The Share Centre is lowering its ongoing fund charges by 25 basis points after mounting regulatory pressure on price competitiveness.
In the FCA’s interim report on the asset management industry, The Share Centre and Hargreaves Lansdown were noted among the most expensive firms when considering total costs of services on a mid-risk rated portfolio.
But The Share Centre investment manager Sheridan Admans says costs look high because the firm employs active fund-of-funds which have higher charges associated with them due to costs of underlying investments.
However, he adds: “We recognise that cost is important and are working on reducing the headline OCF. We will be reducing this by a circa minimum 25bps later in the year.”
This change will be applied to the Positive, Cautious and Adventurous portfolios.
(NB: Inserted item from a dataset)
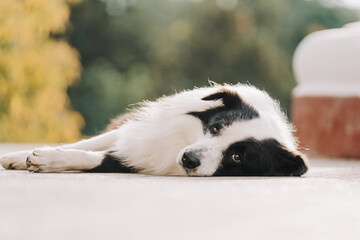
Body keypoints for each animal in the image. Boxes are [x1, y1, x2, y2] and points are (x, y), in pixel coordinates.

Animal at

A guide to direct-to-consumer platforms this month from consultancy The Lang Cat shows total cost at The Share Centre for a £50,000 portfolio is 1.94 per cent, while for Hargreaves it is 1.84 per cent.
But as already flagged to the FCA, The Lang Cat consulting director Mike Barrett says it is “unfair” to compare Hagreaves with The Share Centre as they serve different kind of customers.
Barrett says: “Hargreaves proved the market isn’t price sensitive. They are expensive but customers like them and are happy to pay more.
“The price reduction for The Share Centre makes sense. Their more sophisticated customers know what they are doing.”